Supplied text:
══════
Summary

Use of Artificial Sputum Medium to Test Antibiotic Efficacy Against Pseudomonas aeruginosa in Conditions More Relevant to the Cystic Fibrosis Lung

Published: June 05, 2012
doi:

Summary

Current diagnostic antimicrobial susceptibility testing relies on the planktonic growth of isolates in nutrient rich, aerobic conditions. Here, we employ an alternative artificial sputum medium to study antimicrobial susceptibility of Pseudomonas aeruginosa biofilms under both aerobic and microaerophilic conditions more representative of the cystic fibrosis lung.

Abstract

There is growing concern about the relevance of in vitro antimicrobial susceptibility tests when applied to isolates of P. aeruginosa from cystic fibrosis (CF) patients. Existing methods rely on single or a few isolates grown aerobically and planktonically. Predetermined cut-offs are used to define whether the bacteria are sensitive or resistant to any given antibiotic1. However, during chronic lung infections in CF, P. aeruginosa populations exist in biofilms and there is evidence that the environment is largely microaerophilic2. The stark difference in conditions between bacteria in the lung and those during diagnostic testing has called into question the reliability and even relevance of these tests3.

Artificial sputum medium (ASM) is a culture medium containing the components of CF patient sputum, including amino acids, mucin and free DNA. P. aeruginosa growth in ASM mimics growth during CF infections, with the formation of self-aggregating biofilm structures and population divergence4,5,6. The aim of this study was to develop a microtitre-plate assay to study antimicrobial susceptibility of P. aeruginosa based on growth in ASM, which is applicable to both microaerophilic and aerobic conditions.
══════
Work instruction A:
From the artificial sputum medium text, return the passage starting with "Use of Artificial" and going on through "cystic fibrosis lung.", word for word.
Work instruction B:
Answer these questions from the artificial sputum medium text:
(i) On what date was it published?
(ii) Which components of CF patient sputum does artificial sputum medium contain, as listed?
(iii) Under which two conditions is the microtitre-plate assay meant to be applicable?
══════
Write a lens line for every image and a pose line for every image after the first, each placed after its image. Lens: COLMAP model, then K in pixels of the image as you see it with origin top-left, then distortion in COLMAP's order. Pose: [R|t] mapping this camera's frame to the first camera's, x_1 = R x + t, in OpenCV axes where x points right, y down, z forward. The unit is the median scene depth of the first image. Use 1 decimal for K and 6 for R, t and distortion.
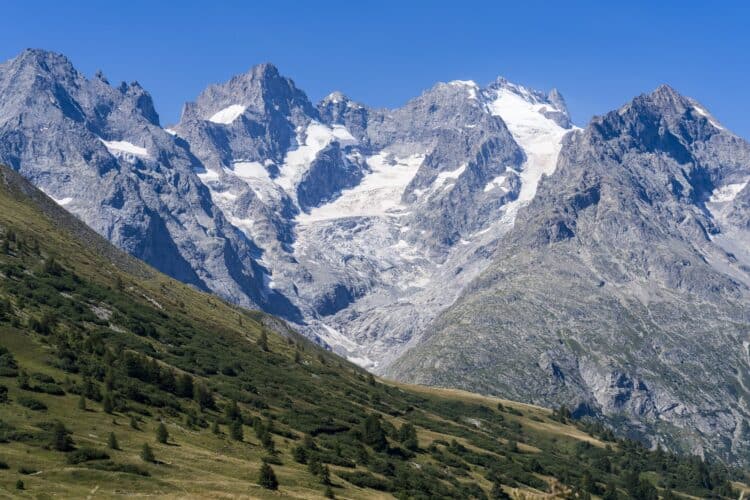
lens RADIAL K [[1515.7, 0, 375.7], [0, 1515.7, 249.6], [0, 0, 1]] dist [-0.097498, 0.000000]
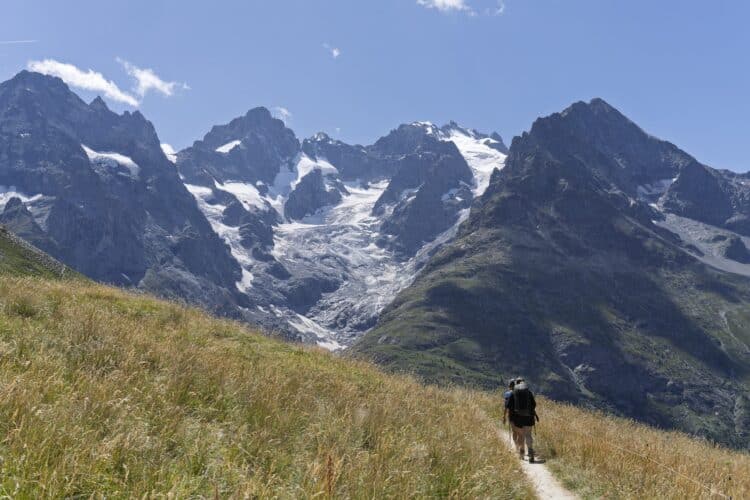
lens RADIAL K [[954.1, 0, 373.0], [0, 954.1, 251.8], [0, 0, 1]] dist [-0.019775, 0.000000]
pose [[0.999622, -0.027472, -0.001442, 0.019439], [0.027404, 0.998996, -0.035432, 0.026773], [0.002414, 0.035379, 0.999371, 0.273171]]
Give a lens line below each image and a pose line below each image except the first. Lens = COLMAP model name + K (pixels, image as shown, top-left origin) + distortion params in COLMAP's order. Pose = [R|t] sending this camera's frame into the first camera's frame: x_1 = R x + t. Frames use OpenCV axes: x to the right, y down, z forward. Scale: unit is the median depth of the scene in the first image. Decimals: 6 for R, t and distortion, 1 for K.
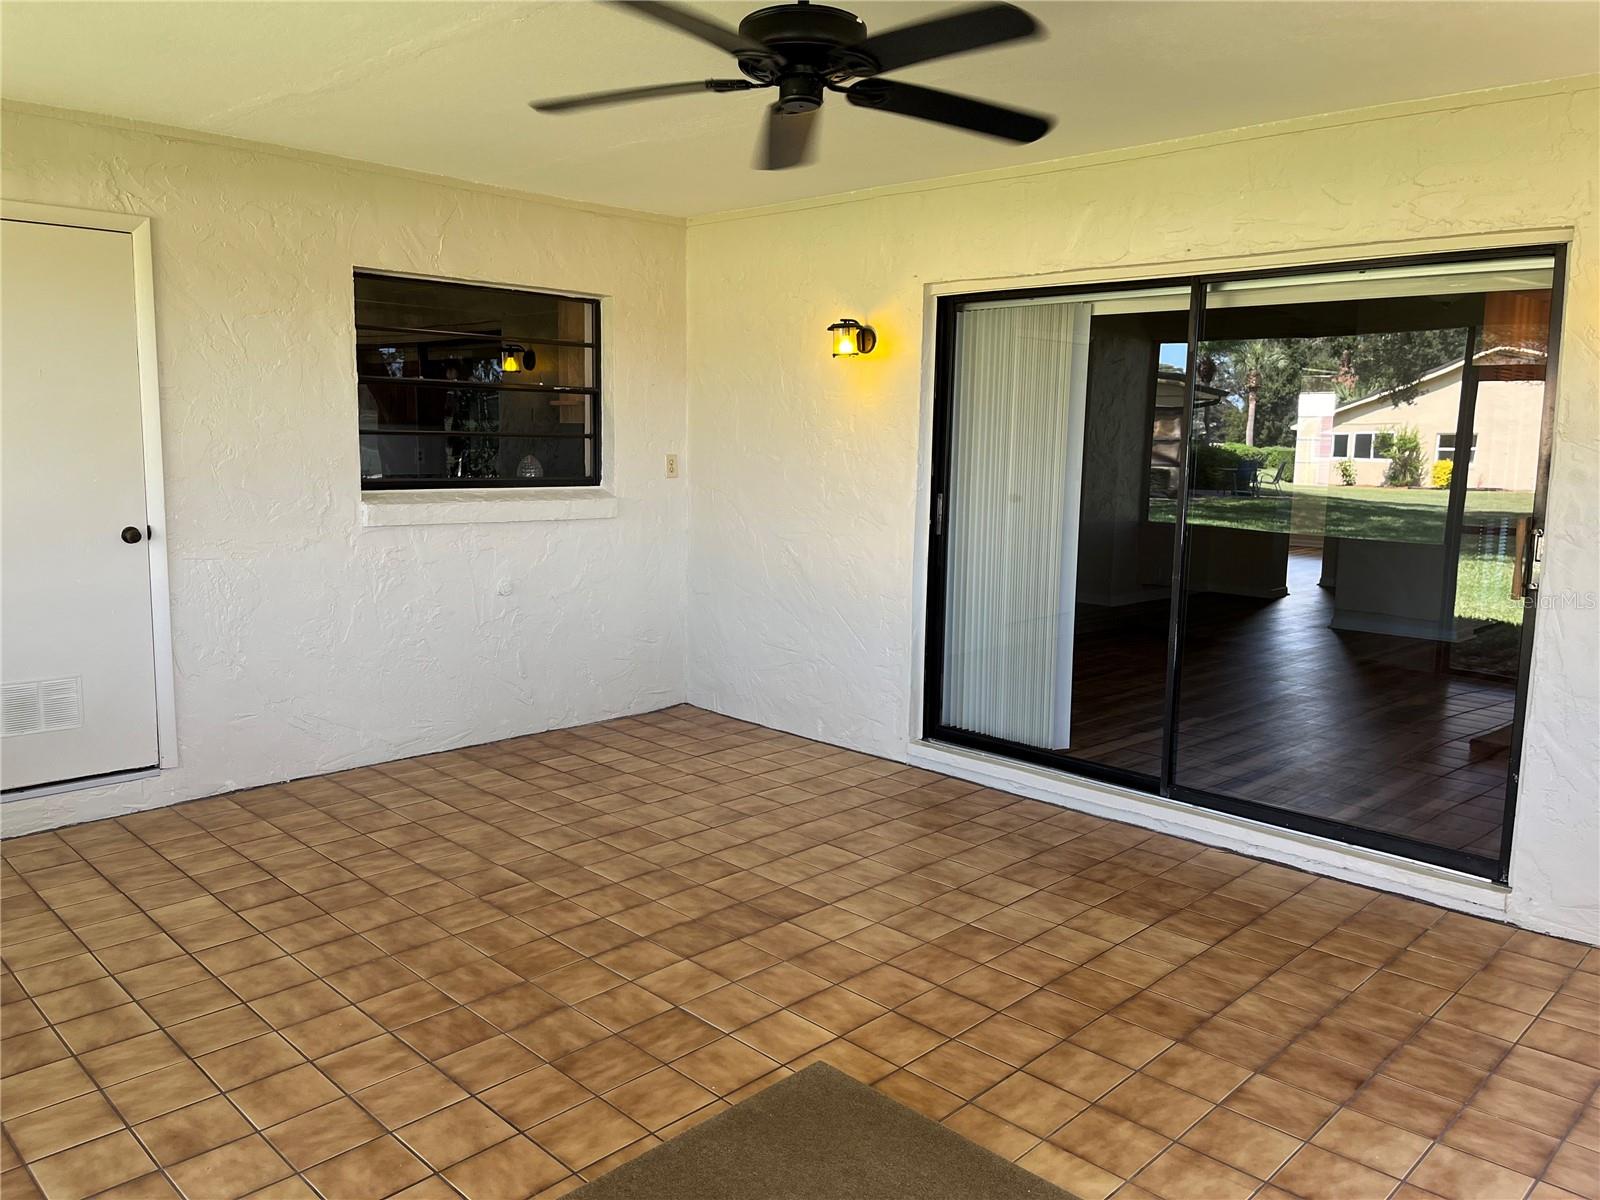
══════
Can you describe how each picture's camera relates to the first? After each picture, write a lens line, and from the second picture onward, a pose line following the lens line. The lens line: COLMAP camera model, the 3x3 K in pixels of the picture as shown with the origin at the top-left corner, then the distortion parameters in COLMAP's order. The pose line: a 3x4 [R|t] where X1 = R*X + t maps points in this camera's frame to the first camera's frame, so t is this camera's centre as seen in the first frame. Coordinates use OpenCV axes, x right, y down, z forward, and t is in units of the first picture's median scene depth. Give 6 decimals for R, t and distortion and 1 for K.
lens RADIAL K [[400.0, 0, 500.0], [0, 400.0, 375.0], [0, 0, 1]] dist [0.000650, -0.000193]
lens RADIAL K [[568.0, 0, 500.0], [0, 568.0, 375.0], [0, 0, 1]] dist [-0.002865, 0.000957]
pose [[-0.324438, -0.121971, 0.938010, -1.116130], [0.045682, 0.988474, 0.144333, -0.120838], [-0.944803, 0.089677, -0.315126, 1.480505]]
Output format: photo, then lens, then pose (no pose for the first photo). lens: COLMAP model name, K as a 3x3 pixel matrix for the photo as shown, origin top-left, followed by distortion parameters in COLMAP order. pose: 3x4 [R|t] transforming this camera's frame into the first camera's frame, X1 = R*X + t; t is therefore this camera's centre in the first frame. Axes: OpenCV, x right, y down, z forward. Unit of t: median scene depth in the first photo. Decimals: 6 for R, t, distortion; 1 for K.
══════
Expected output A:
Use of Artificial Sputum Medium to Test Antibiotic Efficacy Against Pseudomonas aeruginosa in Conditions More Relevant to the Cystic Fibrosis Lung

Published: June 05, 2012
doi:

Summary

Current diagnostic antimicrobial susceptibility testing relies on the planktonic growth of isolates in nutrient rich, aerobic conditions. Here, we employ an alternative artificial sputum medium to study antimicrobial susceptibility of Pseudomonas aeruginosa biofilms under both aerobic and microaerophilic conditions more representative of the cystic fibrosis lung.

Expected output B:
(i) June 05, 2012
(ii) Amino acids, mucin and free DNA
(iii) Microaerophilic and aerobic conditions